→ Page extract
Where To Eat In Gowanus
photo credit: Jean Schwarzwalder
With its big canal running through the middle, Gowanus is kind of like the Venice of Brooklyn. You probably don’t want to swim in the canal or even get too close to it, but it’s still nice to look at, and there are a bunch of great places where you can grab some food on either side. Here are our favorites.
The excellent food at Claro is Oaxacan-inspired, and if you get a table in the backyard, you can watch them make a lot of it in a big outdoor oven. You’ll want to sit out there anyway, since it’s a great little space with hanging vines and string lights. The menu changes often, but it always includes things like tostadas, aguachile, and memelas (which come on thick housemade masa cakes). There’s also always a mole available, and it’s always a must-order. Bring a date or anyone who likes good food.
Baba’s looks like a place that would serve grain bowls in Soho or Midtown—a bright, all-wood space with speakers playing alt-rock and a menu by the register showing how to construct your order. But instead of zucchini noodles or ancient grains, this place does build-your-own pierogies. Choose your type (boiled or fried), your filling (standard ones like sauerkraut or unusual ones like mac and cheese), and your toppings (sauteed mushrooms or smoked bacon bits). Our go-to order is potato and cheese, fried, with caramelized onions and sour cream.

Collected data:
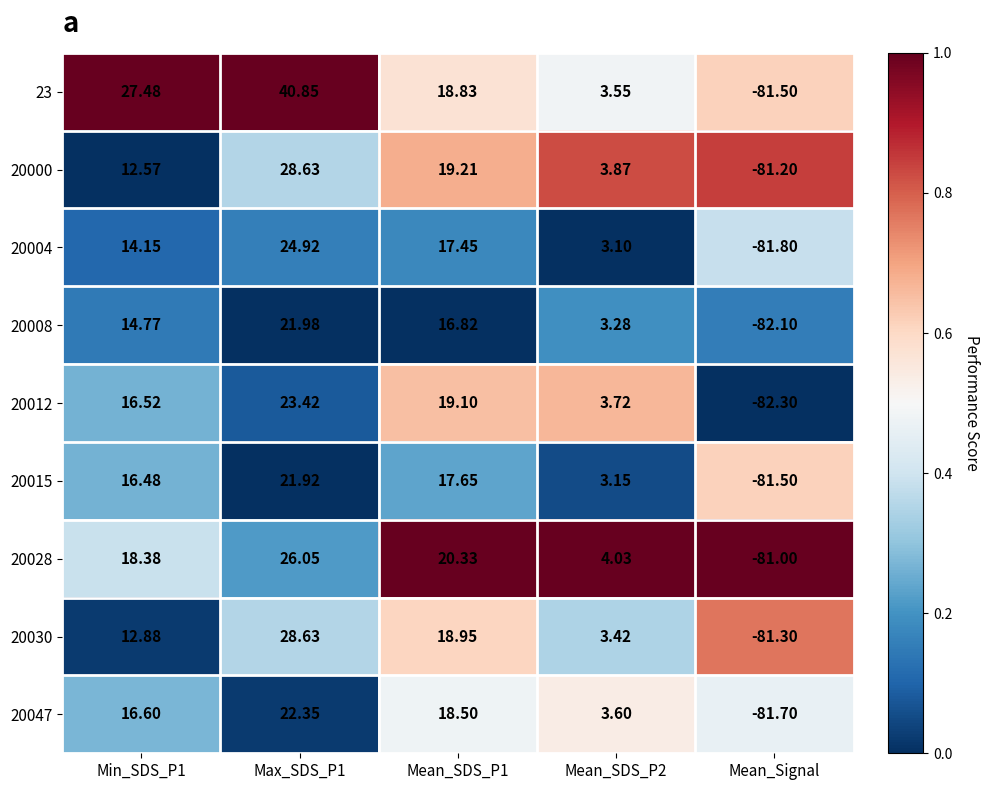

Is the value of 23 at Mean_Signal greater than the value of 20012 at Mean_SDS_P1?

No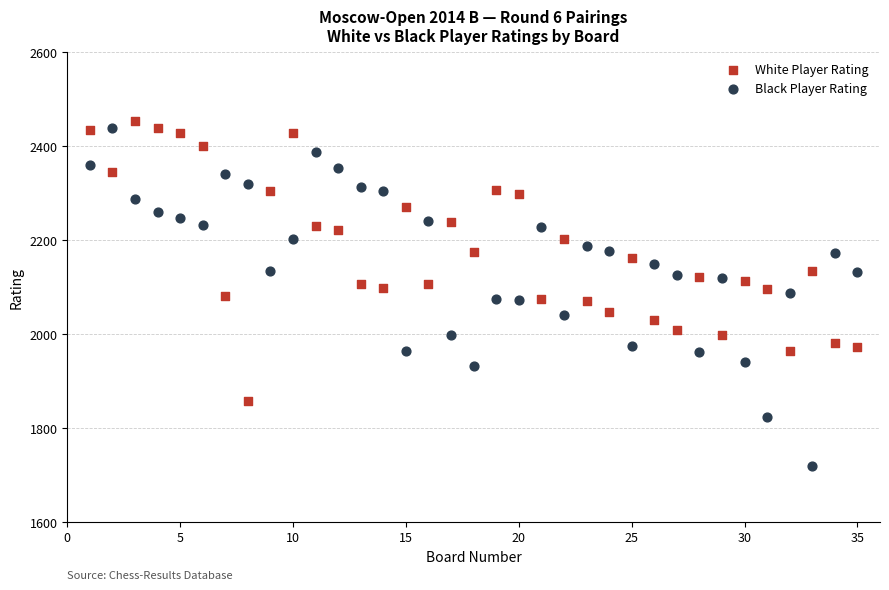

Across all data points, what is the range of Y values (max minus min)?

733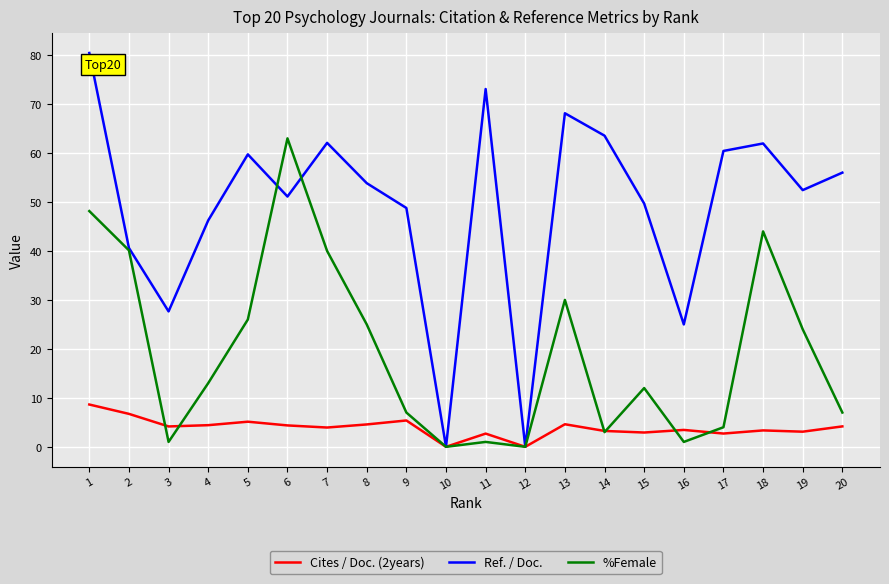

What is the difference between the %Female values at 10 and 11?

1.0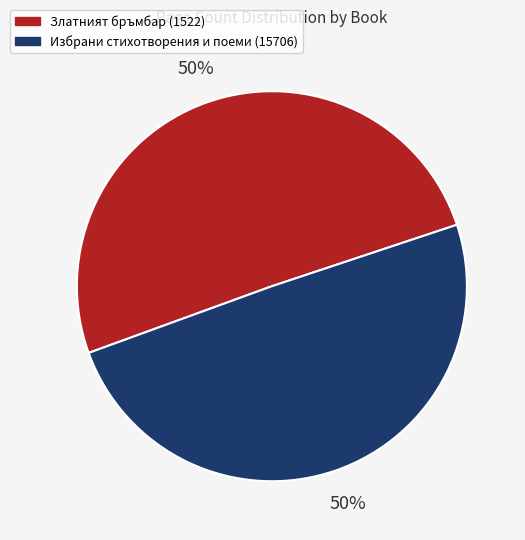

Do Златният бръмбар (1522) and Избрани стихотворения и поеми (15706) together represent more than half of the pie?

Yes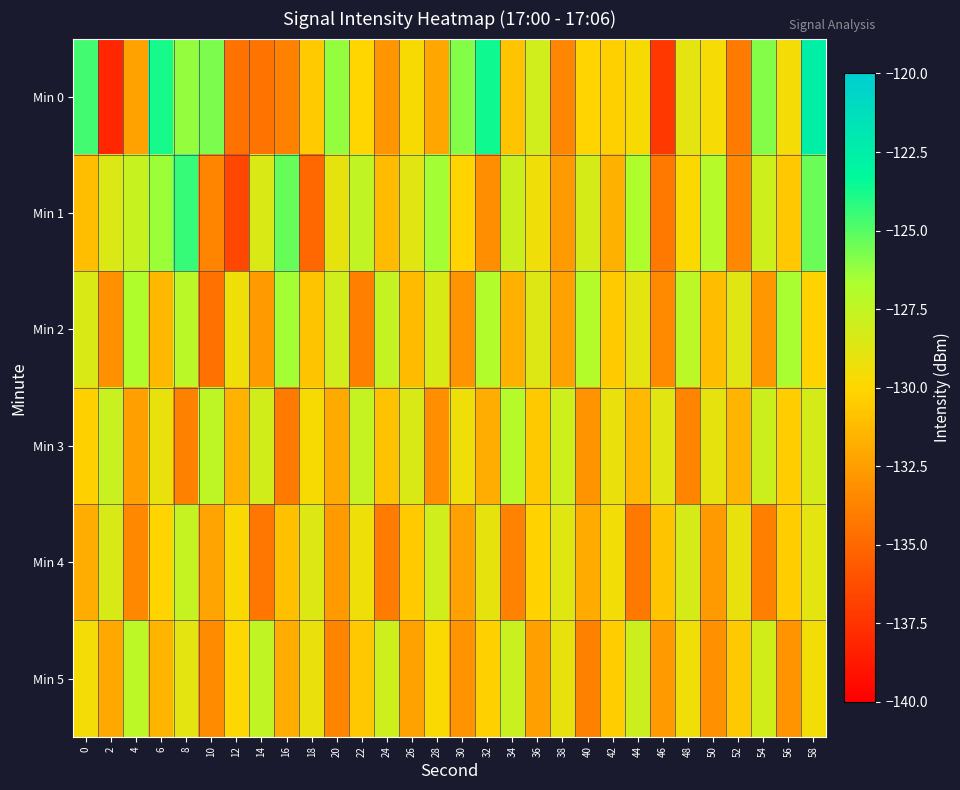

Which label corresponds to the largest value in the chart?

58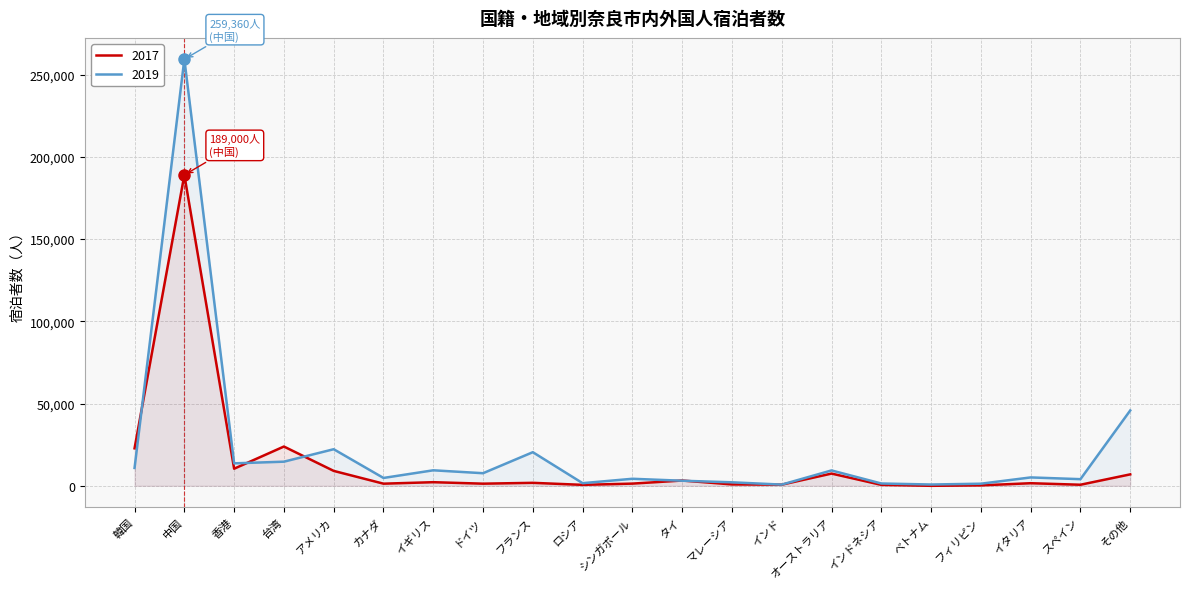

How many interior local peaks does the 2017 series have?

7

→ Requirement A
From the Gowanus dining guide, list every dish that the text names as always available at Claro.
→ Requirement B
Output the passage of the Gowanus dining guide starting at "Where To Eat" and ending at "likes good food.".
→ Requirement C
Summarize the Gowanus dining guide in two sentences.
The rows have no connection to the text.

→ Written reply A
Tostadas, aguachile, memelas, mole

→ Written reply B
Where To Eat In Gowanus
photo credit: Jean Schwarzwalder
With its big canal running through the middle, Gowanus is kind of like the Venice of Brooklyn. You probably don’t want to swim in the canal or even get too close to it, but it’s still nice to look at, and there are a bunch of great places where you can grab some food on either side. Here are our favorites.
The excellent food at Claro is Oaxacan-inspired, and if you get a table in the backyard, you can watch them make a lot of it in a big outdoor oven. You’ll want to sit out there anyway, since it’s a great little space with hanging vines and string lights. The menu changes often, but it always includes things like tostadas, aguachile, and memelas (which come on thick housemade masa cakes). There’s also always a mole available, and it’s always a must-order. Bring a date or anyone who likes good food.

→ Written reply C
Gowanus, with its canal running through the middle, has many good places to eat on either side, and Claro serves excellent Oaxacan-inspired food, including a must-order mole, in a backyard with hanging vines and string lights. Baba's is a bright, all-wood space where diners build their own pierogies by choosing boiled or fried, a filling, and toppings.